The 2006 remake is what I’d call horror for girls. That’s not meant to be derogatory, I know plenty of girls who love horror but this film and I’d also say the wretched Prom Night remake appear to be directed point blank at young teenagers with an excess of girl-themed subplotting and are positively anorexic when it comes to genuine horror. Let’s re-brand it horror for 12-year-old girls.
So I got my wish to some extent, Stranger 2006 is all about the babysitter’s torment. And it began so wonderfully with a nicely done credits sequence in which we hear calls plaguing a girl we don’t see while a carnival sparkles, jingles and over-stimulates kids in the foreground.
It’s a genuinely well done scene but serves to unfurl the whole calls-are-coming-from-inside-the-house USP which comes later and is therefore an entirely redundant plot development. We know the calls are going to be coming from inside the house because you’ve showed us the killer was inside the other house!
Camilla Belle also seems to struggle under the weight of being the only real character. Everyone else is a bit-parter and how Brian Geraghty (playing a high schooler despite being born in 1975) manages to get second billing from his less-than five minutes on screen is a mystery.
It’s not that this Jill is unsympathetic but the script gives her little to work with at some points. When the killer makes a run for the kids she doesn’t spring into action like Laurie Strode would have. Therefore, she loses some likeability points.

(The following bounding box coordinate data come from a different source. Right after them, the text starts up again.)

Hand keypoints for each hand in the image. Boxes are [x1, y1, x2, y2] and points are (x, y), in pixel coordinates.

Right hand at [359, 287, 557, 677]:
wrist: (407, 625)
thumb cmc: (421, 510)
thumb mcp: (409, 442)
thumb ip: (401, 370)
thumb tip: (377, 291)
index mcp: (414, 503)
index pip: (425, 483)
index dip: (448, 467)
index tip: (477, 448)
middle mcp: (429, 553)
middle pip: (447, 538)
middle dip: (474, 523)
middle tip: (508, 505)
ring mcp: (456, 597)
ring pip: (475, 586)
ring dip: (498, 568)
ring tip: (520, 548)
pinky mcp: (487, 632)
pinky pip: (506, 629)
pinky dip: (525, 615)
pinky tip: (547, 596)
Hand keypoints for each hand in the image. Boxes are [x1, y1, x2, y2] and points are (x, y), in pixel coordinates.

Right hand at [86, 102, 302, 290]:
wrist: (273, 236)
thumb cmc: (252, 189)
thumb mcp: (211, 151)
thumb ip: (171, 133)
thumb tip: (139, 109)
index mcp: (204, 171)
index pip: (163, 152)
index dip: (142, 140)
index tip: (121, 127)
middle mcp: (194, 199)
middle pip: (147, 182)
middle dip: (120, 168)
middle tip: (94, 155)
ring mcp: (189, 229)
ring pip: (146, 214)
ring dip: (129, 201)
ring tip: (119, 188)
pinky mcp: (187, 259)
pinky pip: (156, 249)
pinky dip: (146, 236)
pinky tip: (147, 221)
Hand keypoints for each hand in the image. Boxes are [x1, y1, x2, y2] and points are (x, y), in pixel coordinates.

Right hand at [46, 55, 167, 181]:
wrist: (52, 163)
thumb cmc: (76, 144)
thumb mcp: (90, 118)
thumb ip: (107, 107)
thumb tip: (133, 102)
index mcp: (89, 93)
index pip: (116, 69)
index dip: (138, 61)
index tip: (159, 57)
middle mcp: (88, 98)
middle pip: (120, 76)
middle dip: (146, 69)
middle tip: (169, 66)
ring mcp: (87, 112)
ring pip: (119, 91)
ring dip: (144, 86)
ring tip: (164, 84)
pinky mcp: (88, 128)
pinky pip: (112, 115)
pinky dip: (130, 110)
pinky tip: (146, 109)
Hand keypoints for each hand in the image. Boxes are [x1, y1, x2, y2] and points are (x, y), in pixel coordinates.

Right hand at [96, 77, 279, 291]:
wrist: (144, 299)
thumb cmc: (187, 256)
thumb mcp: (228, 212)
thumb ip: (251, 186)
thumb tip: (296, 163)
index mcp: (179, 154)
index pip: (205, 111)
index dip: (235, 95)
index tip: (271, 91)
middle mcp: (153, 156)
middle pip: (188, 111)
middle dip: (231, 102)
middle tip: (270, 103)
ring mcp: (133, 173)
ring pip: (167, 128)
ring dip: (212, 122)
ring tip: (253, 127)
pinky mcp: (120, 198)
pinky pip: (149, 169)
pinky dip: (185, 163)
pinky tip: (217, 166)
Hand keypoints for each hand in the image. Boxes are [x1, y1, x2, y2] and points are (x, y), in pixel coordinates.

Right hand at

What murders there are all occur off camera: the sitter and three kids we assume bite it at the start are never seen at all and the non-white live-in maid may as well have offed herself and Tiffany was always going to croak for ‘betraying’ Jill by kissing Bobby – GASP! How COULD she!? See? It’s the Sweet Valley High of horror. Less the spooky-ass twins though.
The film seems at odds with itself over whether to become a slasher film. In hindsight, it should’ve. The house drama should’ve been cut in half and then the killer would come after Jill, killing some of her annoying friends and really giving her something to gripe to her dad about.

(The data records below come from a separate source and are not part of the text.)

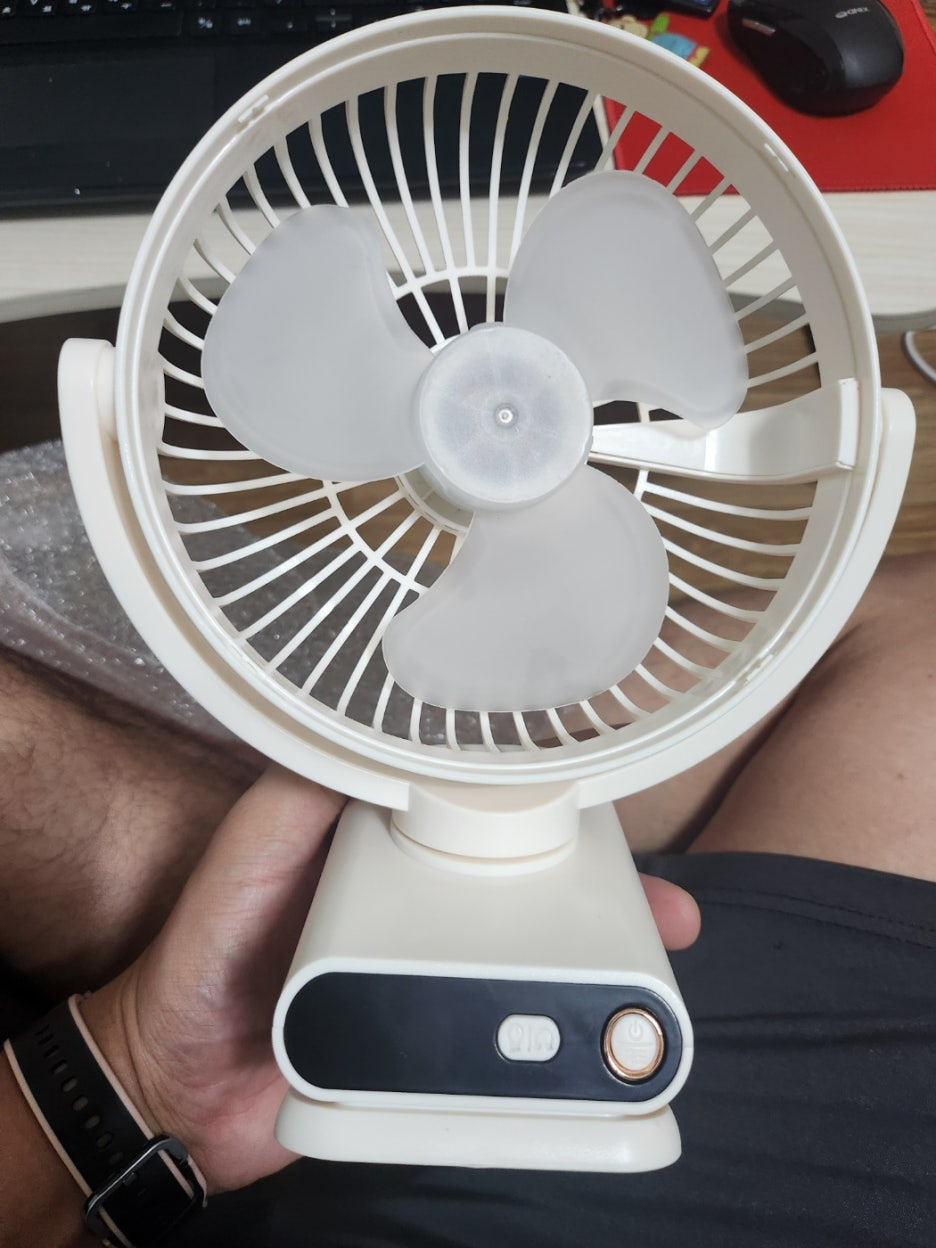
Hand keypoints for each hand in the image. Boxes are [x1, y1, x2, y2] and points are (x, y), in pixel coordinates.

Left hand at [82, 768, 698, 1195]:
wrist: (179, 1081)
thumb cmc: (204, 953)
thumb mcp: (248, 855)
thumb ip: (299, 796)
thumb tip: (370, 736)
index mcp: (385, 848)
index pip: (481, 812)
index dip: (548, 803)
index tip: (605, 796)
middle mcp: (418, 905)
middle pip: (530, 887)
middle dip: (605, 889)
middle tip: (659, 901)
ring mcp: (428, 973)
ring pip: (533, 955)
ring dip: (601, 955)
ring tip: (658, 955)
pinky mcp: (429, 1040)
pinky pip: (504, 1025)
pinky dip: (560, 1023)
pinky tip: (602, 1026)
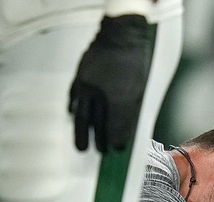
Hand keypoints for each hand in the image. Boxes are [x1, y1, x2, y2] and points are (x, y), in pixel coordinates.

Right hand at [68, 15, 152, 151]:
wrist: (121, 36)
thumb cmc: (135, 63)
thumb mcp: (140, 88)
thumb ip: (132, 110)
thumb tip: (127, 131)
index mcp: (120, 97)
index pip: (116, 126)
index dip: (116, 140)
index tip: (117, 149)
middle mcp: (102, 94)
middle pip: (97, 125)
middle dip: (99, 141)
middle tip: (101, 153)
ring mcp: (87, 85)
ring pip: (82, 116)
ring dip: (81, 133)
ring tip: (81, 148)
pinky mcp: (79, 77)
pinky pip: (73, 98)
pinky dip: (73, 110)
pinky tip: (74, 117)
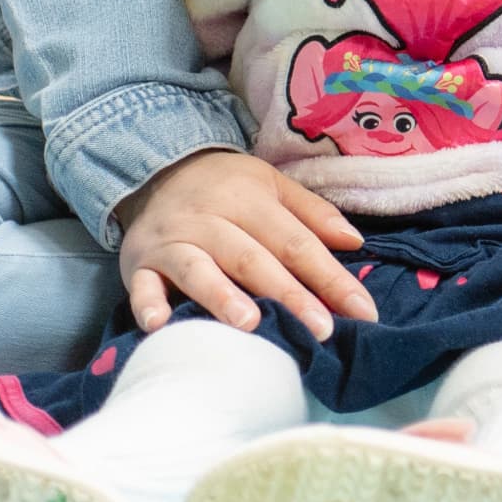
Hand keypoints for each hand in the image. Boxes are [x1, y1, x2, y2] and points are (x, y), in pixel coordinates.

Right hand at [112, 148, 376, 338]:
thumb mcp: (274, 186)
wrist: (155, 172)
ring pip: (199, 270)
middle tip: (321, 330)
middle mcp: (211, 221)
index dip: (331, 278)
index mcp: (251, 201)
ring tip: (250, 324)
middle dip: (290, 296)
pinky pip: (141, 285)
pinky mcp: (138, 263)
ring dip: (223, 297)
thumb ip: (314, 214)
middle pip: (254, 260)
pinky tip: (159, 324)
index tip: (363, 311)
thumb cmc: (227, 187)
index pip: (297, 243)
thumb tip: (355, 242)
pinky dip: (148, 304)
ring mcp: (173, 242)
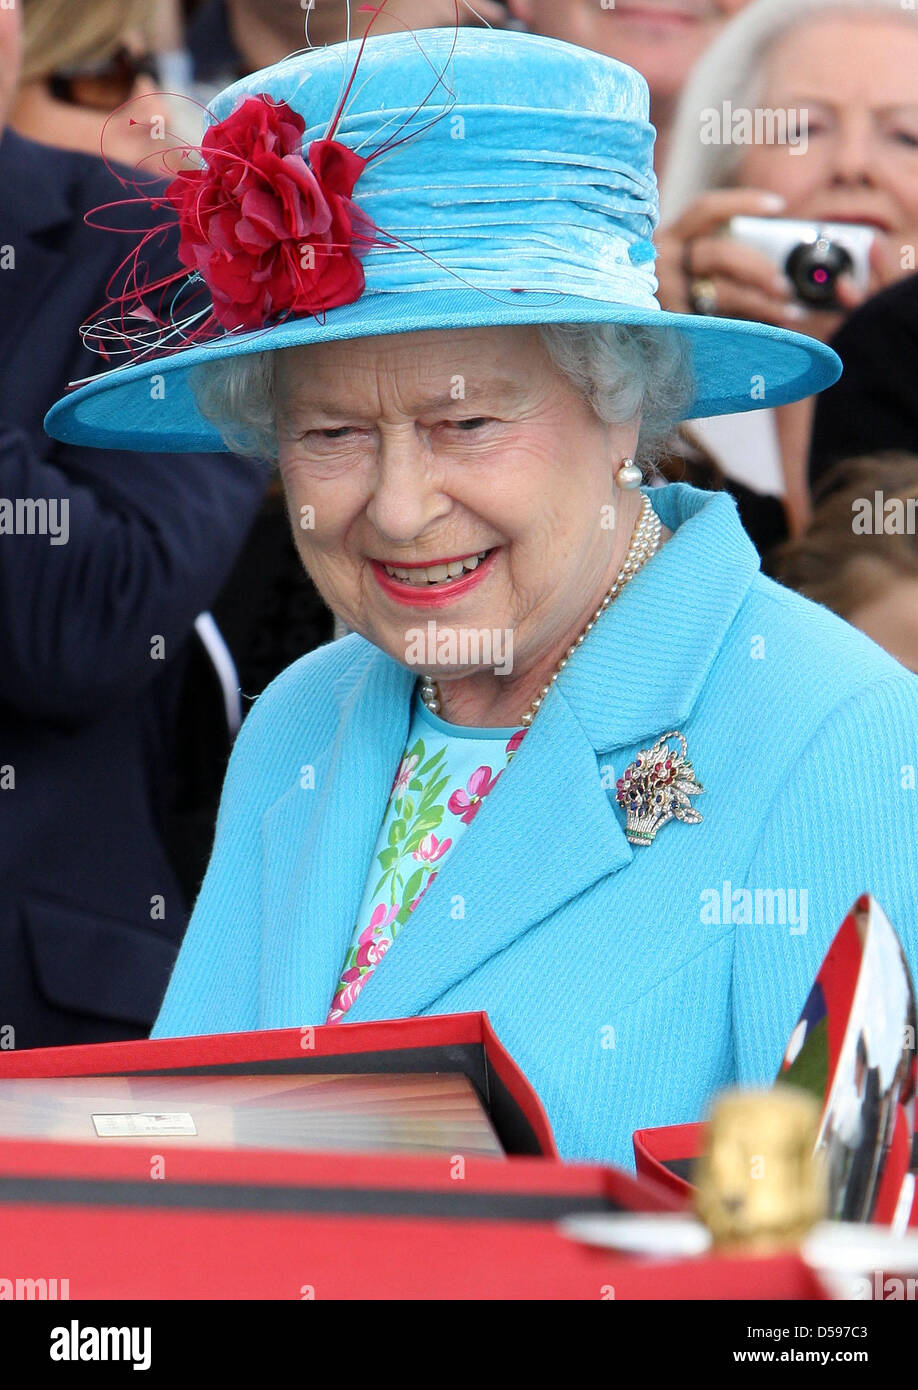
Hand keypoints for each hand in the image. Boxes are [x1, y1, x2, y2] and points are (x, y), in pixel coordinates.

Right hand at [655, 188, 872, 336]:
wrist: (625, 337)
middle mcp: (662, 264)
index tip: (778, 206)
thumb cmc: (667, 294)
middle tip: (786, 284)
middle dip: (759, 268)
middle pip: (720, 254)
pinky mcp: (671, 327)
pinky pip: (719, 324)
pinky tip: (769, 331)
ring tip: (790, 312)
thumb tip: (775, 257)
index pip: (706, 210)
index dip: (743, 203)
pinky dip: (748, 326)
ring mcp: (665, 298)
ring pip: (722, 293)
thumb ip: (716, 254)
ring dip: (762, 303)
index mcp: (668, 238)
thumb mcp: (682, 265)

The children, cute as they are, have no lines other than whimpering and squealing. Their names aren’t even mentioned until the credits roll and yet the actors’ names still appear in the opening credits!
Nevertheless, Simon West shows some flair as a director here and there, keeping The Stranger’s face hidden effectively and capturing the house in some unsettling moods but you can just picture the studio execs chanting “tone it down” ad nauseum until the horror stayed well on the scale and I’d imagine that more thought went in to what clothes they put Belle in and what products could be flashed on screen above and beyond actually making it scary.
This is a difficult one; the opening twenty minutes of the first film is sensational but also sensationally undermined by just how boring it becomes thereafter. The new film gets points for doing what I wanted it to but panders so cringingly to its desired demographic that as a male adult it’s hard to derive more than short-lived pleasure from. Be careful what you wish for indeed: there’s only so long I can watch a girl wander round a house calling out names, evidenced by the length prologue and pointless last-minute shock attempt.
Stick it in a box-set with Prom Night and some random girly sleepover movie. Carol Kane’s performance swings it, the original wins. Bang the gavel. Disconnect the phone.
Blurbs-of-interest: Fred Walton also directed April Fool’s Day. Carmen Argenziano was in Graduation Day and Identity; Rutanya Alda appeared in several horror films in the early 80s including Girls Nite Out and Amityville II. Katie Cassidy appeared in remakes of Black Christmas and A Nightmare on Elm Street and was also in Harper’s Island; Brian Geraghty was in Open House.